Passage provided START
Re: Escaping the ARC patent

From: "Jonah H(dot) Harris" <jharris(at)tvi(dot)edu>
To: Tom Lane <tgl(at)sss(dot)pgh(dot)pa(dot)us>
Cc: pgsql-hackers(at)postgreSQL(dot)org
Subject: Re: Escaping the ARC patent
Date: 2005-02-03 22:37:51
Message-ID: 4202A7BF.5090505@tvi.edu
Views: Raw Message | Whole Thread | Download mbox | Resend email
Thread:
Lists: pgsql-hackers

I'm familiar with the 2Q algorithm. I also remember seeing, I believe,
a public domain 2Q implementation floating around somewhere.

Tom Lane wrote:

>I've been doing a bit of research on $subj, and coming to the conclusion
>that the ARC patent is a lot narrower than it might appear. In fact
>most of the parts of the algorithm that we actually want have prior art.
Passage provided END
Extracted records START
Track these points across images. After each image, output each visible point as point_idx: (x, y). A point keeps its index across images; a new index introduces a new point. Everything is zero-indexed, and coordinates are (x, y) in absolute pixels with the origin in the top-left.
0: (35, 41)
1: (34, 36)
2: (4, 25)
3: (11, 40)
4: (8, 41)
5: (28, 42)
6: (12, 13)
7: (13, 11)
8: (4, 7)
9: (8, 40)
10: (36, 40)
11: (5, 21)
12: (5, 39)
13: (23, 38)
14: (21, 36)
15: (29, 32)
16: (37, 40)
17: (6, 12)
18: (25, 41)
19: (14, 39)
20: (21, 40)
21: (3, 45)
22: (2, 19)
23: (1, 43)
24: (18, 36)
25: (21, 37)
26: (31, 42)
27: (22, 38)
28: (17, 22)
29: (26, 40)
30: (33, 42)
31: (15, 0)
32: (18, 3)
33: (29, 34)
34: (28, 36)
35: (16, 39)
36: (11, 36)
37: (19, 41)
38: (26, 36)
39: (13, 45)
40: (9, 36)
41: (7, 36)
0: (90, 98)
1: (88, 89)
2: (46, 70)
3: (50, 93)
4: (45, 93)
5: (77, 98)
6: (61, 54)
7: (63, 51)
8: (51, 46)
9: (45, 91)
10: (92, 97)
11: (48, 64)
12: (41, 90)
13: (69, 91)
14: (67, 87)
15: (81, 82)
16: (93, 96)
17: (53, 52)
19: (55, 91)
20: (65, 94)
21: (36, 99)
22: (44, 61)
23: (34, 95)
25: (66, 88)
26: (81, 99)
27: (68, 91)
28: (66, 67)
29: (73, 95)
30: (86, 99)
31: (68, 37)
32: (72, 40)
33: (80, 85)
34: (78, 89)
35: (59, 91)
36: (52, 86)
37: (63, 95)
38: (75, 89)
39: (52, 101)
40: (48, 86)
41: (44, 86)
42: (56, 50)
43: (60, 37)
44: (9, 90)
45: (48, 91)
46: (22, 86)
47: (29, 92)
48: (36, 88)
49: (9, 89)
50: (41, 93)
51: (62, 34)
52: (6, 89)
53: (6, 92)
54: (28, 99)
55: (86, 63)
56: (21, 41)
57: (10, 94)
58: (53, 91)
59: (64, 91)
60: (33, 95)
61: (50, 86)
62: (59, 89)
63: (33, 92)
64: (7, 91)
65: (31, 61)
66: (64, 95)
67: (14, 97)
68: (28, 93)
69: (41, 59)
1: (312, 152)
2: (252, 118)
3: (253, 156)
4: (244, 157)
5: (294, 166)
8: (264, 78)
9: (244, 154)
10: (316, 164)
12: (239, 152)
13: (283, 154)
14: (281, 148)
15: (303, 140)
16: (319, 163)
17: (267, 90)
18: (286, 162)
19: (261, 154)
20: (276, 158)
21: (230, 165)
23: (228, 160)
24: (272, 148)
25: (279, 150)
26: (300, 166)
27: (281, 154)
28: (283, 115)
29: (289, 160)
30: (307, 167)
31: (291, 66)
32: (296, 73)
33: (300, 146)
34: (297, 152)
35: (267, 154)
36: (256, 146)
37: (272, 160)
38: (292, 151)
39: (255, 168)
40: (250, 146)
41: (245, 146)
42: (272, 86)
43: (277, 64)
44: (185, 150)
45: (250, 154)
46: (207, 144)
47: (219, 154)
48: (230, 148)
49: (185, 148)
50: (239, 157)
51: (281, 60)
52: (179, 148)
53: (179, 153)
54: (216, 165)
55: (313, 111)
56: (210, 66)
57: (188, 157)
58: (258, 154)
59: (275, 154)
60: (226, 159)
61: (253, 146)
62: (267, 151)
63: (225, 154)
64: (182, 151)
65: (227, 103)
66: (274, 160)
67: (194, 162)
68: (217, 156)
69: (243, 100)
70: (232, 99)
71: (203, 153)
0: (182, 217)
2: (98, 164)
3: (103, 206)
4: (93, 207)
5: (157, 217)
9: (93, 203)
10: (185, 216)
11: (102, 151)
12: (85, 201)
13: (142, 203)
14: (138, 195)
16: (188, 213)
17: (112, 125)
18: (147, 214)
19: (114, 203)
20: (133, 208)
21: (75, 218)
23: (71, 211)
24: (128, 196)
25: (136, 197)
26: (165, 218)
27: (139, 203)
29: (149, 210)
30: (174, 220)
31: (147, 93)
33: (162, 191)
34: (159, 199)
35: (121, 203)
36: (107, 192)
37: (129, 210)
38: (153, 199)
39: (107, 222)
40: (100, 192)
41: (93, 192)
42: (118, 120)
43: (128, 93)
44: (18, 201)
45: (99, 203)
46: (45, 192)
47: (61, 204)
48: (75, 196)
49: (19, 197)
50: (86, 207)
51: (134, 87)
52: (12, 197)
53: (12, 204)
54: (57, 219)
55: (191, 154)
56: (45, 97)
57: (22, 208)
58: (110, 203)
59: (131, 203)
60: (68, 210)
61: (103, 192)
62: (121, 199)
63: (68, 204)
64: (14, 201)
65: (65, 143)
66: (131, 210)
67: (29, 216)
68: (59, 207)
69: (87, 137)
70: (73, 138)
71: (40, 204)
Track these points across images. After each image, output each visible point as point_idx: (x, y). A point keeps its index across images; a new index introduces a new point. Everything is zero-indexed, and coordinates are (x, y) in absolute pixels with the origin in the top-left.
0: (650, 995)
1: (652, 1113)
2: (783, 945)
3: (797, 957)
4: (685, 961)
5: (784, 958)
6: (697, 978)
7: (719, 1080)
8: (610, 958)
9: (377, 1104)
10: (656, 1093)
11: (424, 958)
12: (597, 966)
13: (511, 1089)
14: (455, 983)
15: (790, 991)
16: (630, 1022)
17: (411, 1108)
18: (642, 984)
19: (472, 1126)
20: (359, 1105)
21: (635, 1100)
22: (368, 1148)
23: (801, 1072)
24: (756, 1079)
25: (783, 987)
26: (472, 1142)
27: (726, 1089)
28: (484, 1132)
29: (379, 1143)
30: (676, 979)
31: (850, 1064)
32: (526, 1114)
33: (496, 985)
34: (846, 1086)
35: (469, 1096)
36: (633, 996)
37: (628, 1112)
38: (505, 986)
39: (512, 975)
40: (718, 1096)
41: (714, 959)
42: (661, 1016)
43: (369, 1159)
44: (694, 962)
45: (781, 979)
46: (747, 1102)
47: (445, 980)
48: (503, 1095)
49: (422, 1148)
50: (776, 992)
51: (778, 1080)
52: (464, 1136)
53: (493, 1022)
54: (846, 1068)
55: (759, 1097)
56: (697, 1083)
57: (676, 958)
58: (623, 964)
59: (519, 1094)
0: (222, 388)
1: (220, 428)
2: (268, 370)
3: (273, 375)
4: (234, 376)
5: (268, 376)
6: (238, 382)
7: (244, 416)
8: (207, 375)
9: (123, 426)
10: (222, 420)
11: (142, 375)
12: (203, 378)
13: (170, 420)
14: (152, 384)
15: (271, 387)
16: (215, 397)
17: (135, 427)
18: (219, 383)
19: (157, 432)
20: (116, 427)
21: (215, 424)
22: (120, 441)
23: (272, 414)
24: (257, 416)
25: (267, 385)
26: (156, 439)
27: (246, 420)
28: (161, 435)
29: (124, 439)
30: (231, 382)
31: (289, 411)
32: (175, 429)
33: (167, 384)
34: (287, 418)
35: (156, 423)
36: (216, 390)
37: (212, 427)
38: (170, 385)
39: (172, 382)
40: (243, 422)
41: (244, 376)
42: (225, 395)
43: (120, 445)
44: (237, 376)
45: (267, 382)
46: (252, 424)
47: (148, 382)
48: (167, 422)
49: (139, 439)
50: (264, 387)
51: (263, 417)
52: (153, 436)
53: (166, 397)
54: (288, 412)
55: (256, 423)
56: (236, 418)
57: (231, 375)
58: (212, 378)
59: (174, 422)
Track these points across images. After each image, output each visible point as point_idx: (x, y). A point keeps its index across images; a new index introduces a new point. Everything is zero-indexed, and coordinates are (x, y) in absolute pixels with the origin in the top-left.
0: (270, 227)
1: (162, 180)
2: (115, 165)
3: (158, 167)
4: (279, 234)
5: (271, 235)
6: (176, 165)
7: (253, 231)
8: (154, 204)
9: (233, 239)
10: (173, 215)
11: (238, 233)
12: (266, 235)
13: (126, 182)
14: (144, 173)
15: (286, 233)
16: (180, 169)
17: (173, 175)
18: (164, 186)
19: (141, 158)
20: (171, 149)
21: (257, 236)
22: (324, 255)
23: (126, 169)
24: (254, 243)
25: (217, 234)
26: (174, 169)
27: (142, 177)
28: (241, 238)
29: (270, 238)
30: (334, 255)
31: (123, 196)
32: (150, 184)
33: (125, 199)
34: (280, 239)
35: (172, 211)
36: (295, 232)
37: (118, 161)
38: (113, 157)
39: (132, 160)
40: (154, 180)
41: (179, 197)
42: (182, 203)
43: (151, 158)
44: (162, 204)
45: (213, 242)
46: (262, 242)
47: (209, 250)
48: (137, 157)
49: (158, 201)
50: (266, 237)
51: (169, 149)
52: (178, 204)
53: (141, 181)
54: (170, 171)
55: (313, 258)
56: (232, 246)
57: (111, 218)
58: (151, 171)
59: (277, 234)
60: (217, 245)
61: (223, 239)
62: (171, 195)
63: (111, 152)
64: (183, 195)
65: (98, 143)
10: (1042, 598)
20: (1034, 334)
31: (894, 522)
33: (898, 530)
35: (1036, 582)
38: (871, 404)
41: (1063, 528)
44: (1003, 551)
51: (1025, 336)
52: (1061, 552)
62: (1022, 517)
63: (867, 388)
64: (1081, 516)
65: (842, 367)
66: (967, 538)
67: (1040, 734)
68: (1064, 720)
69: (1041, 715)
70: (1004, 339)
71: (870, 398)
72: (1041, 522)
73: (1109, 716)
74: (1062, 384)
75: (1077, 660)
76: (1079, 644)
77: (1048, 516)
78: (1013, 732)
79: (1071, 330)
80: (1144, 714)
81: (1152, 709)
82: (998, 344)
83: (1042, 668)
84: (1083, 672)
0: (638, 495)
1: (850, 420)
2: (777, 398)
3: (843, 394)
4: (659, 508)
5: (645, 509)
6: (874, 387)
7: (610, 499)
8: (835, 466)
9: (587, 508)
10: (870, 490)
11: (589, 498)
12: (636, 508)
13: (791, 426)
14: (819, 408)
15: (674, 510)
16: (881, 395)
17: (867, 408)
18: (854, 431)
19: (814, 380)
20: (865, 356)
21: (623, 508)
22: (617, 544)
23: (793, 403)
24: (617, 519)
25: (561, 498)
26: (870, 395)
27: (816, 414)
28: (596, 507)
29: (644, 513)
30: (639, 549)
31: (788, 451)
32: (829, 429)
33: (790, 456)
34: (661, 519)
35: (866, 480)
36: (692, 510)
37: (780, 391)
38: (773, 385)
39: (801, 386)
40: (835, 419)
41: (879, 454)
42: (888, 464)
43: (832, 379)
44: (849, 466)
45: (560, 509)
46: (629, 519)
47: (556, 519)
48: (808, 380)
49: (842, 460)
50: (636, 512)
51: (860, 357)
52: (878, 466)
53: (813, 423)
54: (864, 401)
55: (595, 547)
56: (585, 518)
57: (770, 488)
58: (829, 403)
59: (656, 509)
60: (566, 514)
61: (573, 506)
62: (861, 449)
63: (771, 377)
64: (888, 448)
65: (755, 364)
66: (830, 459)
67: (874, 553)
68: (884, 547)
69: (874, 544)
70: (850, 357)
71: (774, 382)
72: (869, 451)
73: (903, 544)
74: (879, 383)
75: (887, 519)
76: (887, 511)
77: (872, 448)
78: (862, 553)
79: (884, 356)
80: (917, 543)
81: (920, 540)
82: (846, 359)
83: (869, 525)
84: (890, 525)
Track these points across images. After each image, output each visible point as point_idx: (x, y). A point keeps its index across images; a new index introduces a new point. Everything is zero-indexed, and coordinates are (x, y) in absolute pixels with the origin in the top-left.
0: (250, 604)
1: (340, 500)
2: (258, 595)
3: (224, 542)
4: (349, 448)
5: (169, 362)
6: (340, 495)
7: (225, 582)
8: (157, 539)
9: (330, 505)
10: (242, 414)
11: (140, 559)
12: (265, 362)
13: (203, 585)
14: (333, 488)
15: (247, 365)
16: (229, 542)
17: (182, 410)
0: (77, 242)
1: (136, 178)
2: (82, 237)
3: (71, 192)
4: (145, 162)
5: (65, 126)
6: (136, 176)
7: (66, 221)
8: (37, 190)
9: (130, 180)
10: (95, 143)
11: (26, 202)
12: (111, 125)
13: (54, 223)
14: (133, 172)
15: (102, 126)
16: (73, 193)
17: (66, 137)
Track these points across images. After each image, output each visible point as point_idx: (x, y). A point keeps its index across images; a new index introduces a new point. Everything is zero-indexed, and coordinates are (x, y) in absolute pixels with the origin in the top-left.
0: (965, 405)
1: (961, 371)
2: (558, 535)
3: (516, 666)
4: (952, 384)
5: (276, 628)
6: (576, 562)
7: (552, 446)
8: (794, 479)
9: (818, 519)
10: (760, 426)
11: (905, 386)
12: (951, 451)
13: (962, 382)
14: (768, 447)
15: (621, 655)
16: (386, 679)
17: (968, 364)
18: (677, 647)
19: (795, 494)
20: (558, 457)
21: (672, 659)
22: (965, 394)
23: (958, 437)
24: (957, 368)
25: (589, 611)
Extracted records END
- [Required action A]: In the ARC patent message, why does Tom Lane think the patent is narrower than it looks? Answer in one to three sentences.
- [Required action B]: Rewrite the paragraph of the ARC patent message that begins "I'm familiar with the 2Q algorithm" as a short bulleted list that keeps its main facts.
- [Required action C]: Carry on the ARC patent message from its last line.

- [Written answer A]: Tom Lane thinks the ARC patent is narrower than it appears because most of the parts of the algorithm that the developers actually want already have prior art.

- [Written answer B]:
- The writer knows the 2Q algorithm.
- The writer believes they have seen a public domain 2Q implementation somewhere.

- [Written answer C]:
>I looked in particular at Johnson and Shasha's well-known "2Q" paper,
>published in 1994 (http://citeseer.ist.psu.edu/63909.html). This paper
>describes the use of two lists, which they call A1 and Am (as opposed to
>ARC's T1 and T2) but the basic principle is the same: a page goes into
>A1 on first use, and doesn't get to Am unless used a second time before
>aging out of the cache. 2Q also includes a list of pages that have
>recently been in the cache but no longer are. So the actually
>patentable parts of ARC are just some rather narrow decisions about the
>management of these lists, in particular the use of a target T1len to
>dynamically adapt the sizes of the lists. The 2Q paper proposes using
>fixed fractions of the total available space for each list --- and it
>includes statistics showing that the algorithm isn't excessively
>sensitive to the exact values used, so ARC's claimed "self tuning"
>advantage isn't all that great after all.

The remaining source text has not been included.